▸ **What is expected**
Word for word, restate the records that appear below.

Dataset entries:
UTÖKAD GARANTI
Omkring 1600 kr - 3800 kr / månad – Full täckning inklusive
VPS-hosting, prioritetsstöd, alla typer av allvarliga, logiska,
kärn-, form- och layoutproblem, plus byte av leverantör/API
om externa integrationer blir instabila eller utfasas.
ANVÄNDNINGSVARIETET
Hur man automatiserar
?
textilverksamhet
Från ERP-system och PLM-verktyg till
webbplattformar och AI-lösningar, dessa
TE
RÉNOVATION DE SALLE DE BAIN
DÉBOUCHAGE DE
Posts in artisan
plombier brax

▸ **Output**
UTÖKAD GARANTI
Omkring 1600 kr - 3800 kr / månad – Full täckning inklusive
VPS-hosting, prioritetsstöd, alla typer av allvarliga, logiska,
kärn-, form- och layoutproblem, plus byte av leverantör/API
om externa integrationer blir instabila eller utfasas.
ANVÄNDNINGSVARIETET
Hur man automatiserar
?
textilverksamhet
Från ERP-system och PLM-verktyg till
webbplattformar och AI-lösningar, dessa
TE
RÉNOVATION DE SALLE DE BAIN
DÉBOUCHAGE DE
Posts in artisan
plombier brax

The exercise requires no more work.